§ **WORK REQUEST**
Hunt for the word "names" across the entries below, copying each line that holds it.

§ **RECORDS TO PROCESS**
┄┄┄┄┄┄

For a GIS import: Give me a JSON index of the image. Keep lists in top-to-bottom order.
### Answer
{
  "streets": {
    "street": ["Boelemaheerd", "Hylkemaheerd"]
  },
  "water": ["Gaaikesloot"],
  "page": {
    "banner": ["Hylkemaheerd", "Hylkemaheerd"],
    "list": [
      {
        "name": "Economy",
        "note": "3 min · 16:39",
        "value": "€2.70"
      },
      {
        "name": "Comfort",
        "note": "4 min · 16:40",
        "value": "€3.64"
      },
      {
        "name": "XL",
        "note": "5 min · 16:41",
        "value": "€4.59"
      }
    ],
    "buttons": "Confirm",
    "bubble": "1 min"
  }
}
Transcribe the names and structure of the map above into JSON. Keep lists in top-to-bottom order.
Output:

┄┄┄┄┄┄

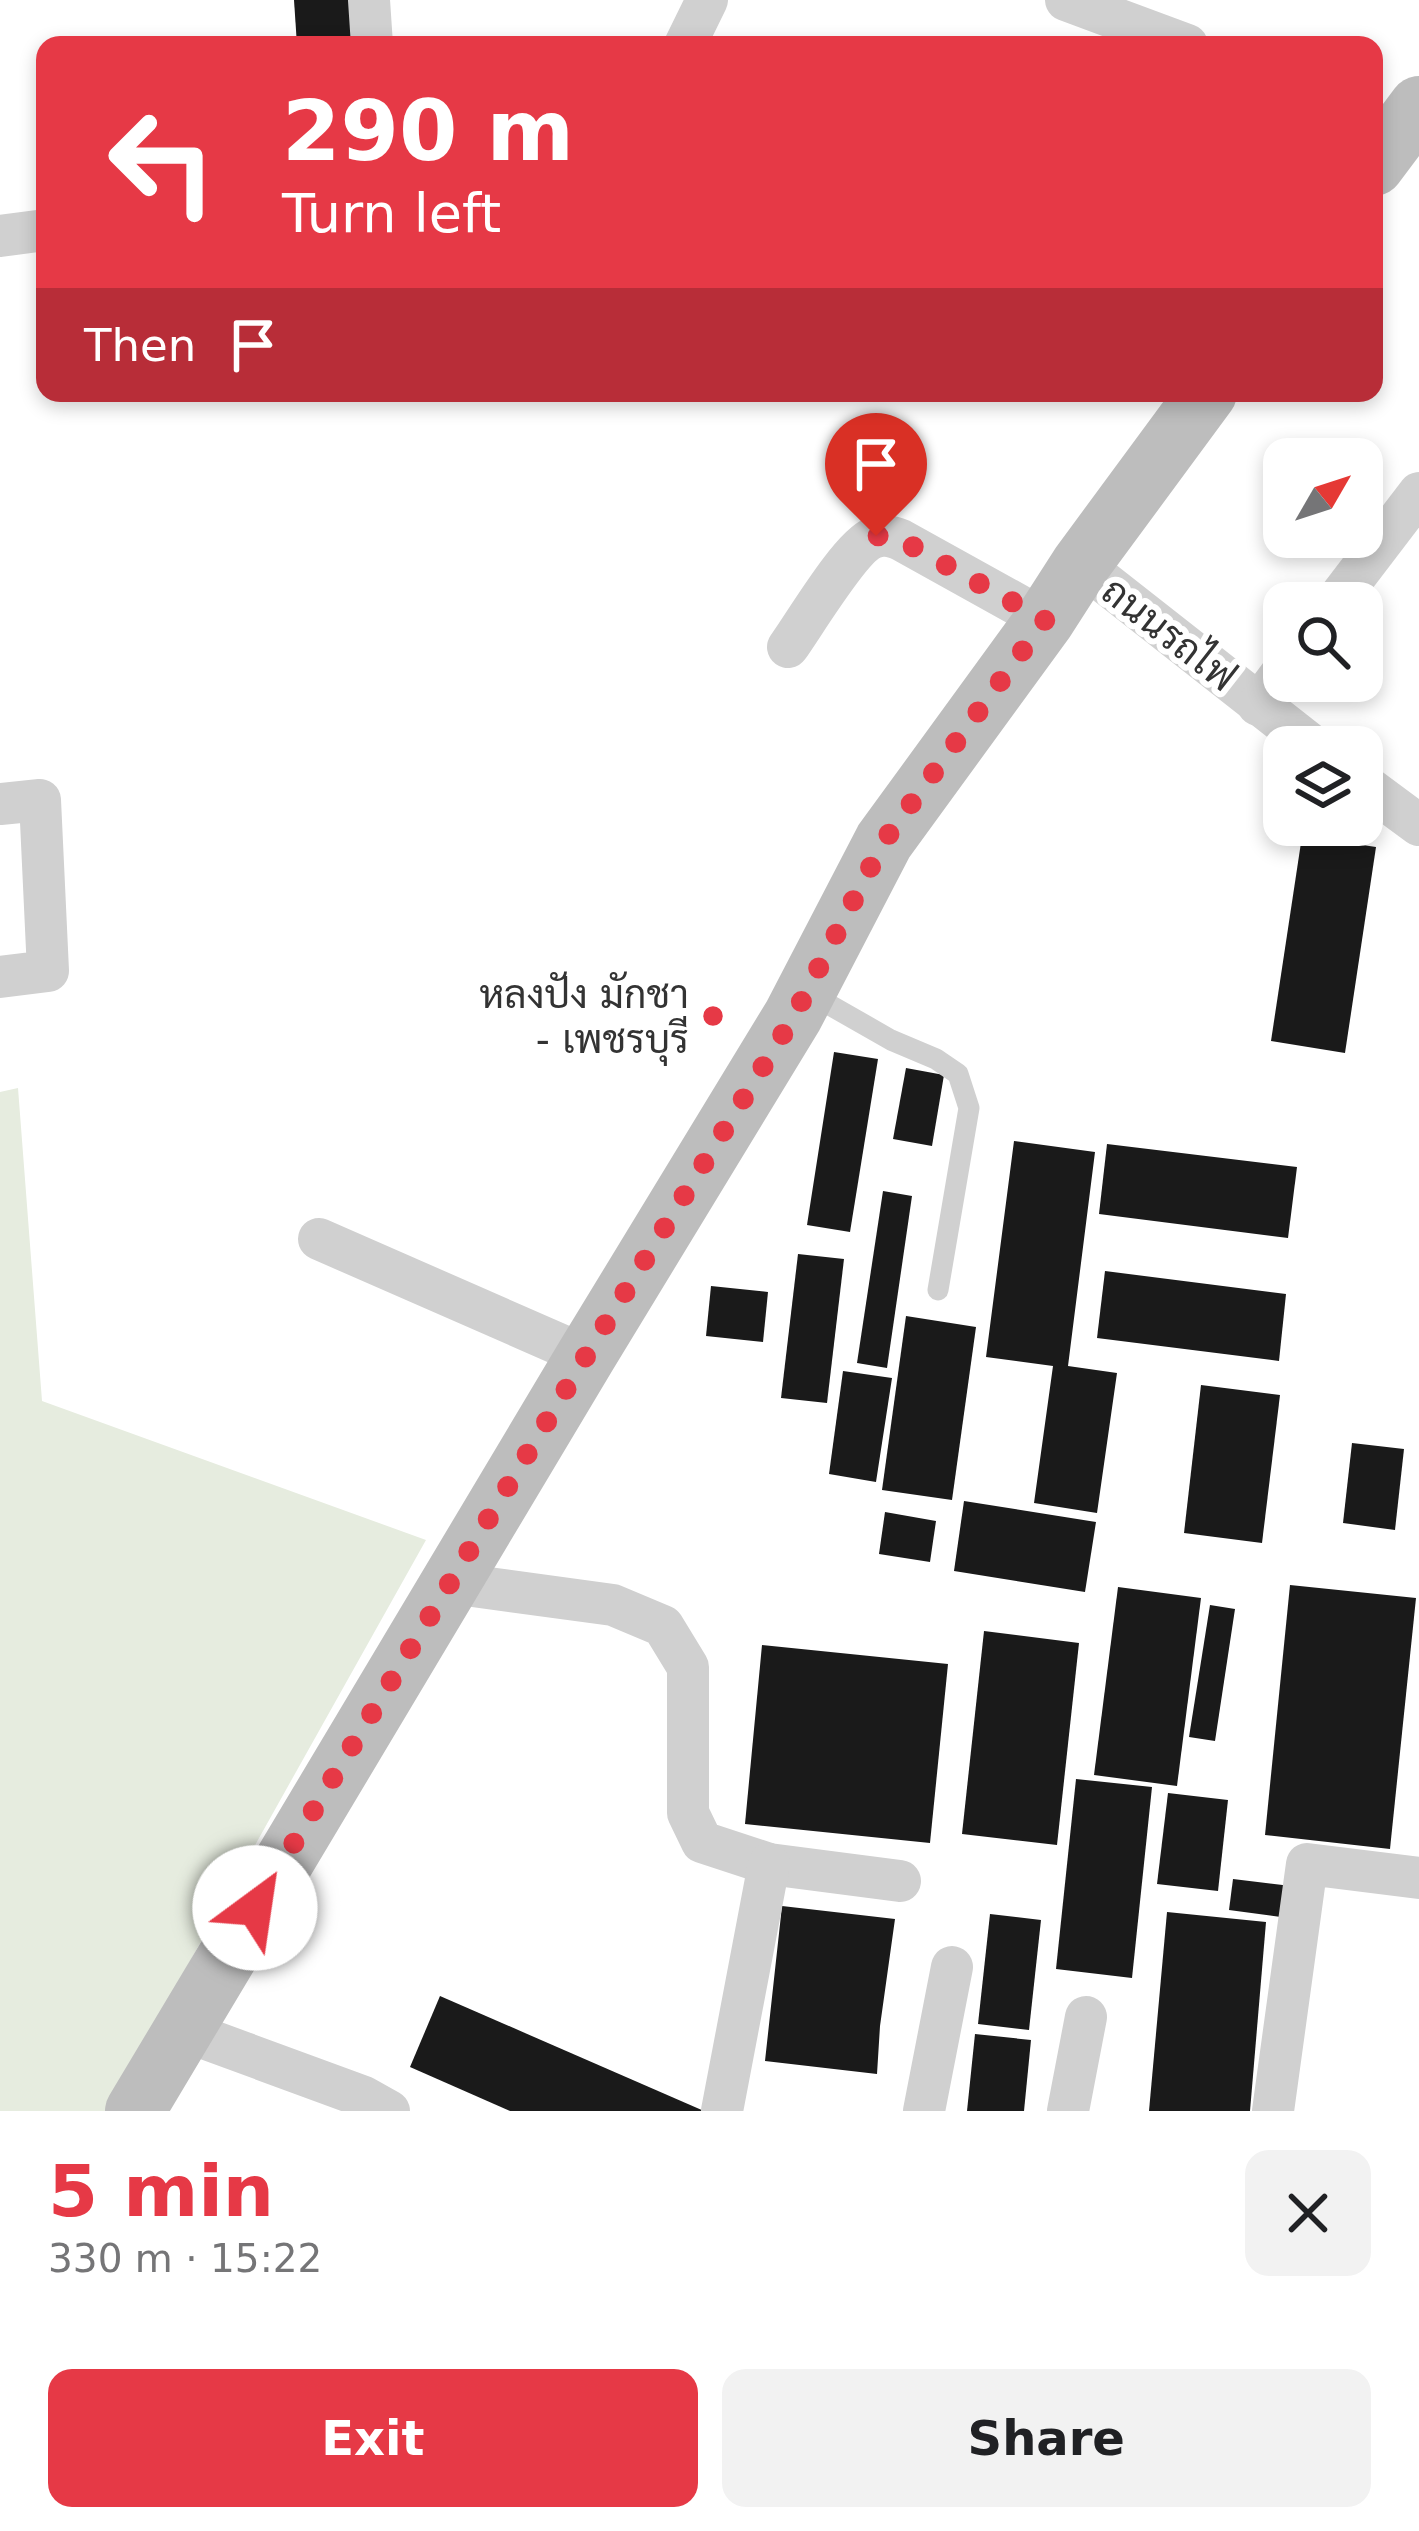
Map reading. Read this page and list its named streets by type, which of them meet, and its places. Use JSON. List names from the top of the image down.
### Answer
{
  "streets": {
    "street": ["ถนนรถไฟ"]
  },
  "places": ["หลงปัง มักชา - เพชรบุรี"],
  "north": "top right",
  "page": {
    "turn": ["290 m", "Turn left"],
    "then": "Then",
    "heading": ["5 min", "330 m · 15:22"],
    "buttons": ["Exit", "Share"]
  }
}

┄┄┄┄┄┄

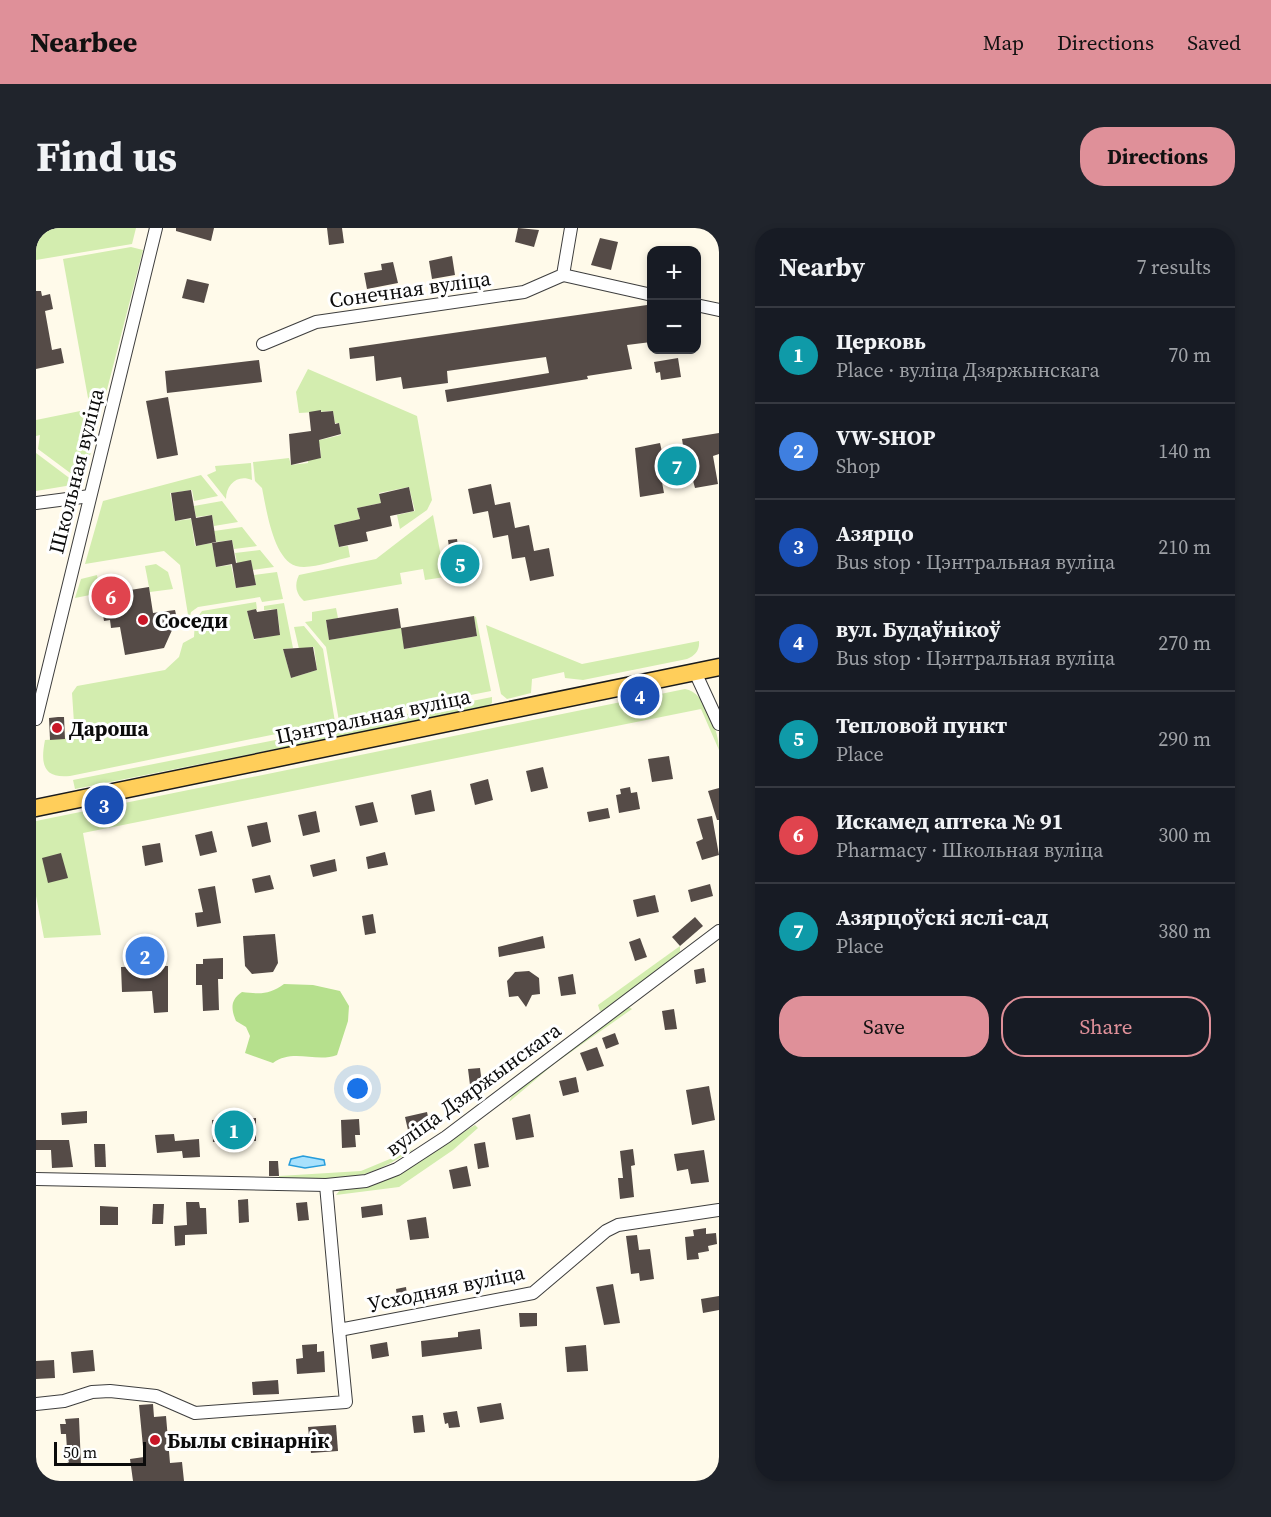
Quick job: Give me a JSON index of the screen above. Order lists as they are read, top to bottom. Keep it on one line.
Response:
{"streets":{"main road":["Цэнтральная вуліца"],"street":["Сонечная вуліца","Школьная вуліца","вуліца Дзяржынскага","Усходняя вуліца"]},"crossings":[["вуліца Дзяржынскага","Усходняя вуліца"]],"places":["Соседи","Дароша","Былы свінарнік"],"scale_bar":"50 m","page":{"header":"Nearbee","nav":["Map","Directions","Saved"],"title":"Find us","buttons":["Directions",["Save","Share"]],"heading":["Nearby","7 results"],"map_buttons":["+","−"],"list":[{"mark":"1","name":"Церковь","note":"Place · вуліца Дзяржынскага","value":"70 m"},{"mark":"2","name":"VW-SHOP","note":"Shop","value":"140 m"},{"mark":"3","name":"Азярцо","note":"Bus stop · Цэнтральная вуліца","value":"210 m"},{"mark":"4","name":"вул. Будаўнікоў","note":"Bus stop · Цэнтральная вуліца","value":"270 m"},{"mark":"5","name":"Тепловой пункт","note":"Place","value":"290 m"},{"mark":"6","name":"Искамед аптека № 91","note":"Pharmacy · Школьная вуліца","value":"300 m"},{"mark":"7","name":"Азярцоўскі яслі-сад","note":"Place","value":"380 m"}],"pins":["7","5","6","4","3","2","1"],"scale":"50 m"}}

┄┄┄┄┄┄

§ **WRITTEN RESPONSE**
Transcribe the names and structure of the map above into JSON. Keep lists in top-to-bottom order.
Map reading. Read this page and list its named streets by type, which of them meet, and its places. Use JSON. List names from the top of the image down.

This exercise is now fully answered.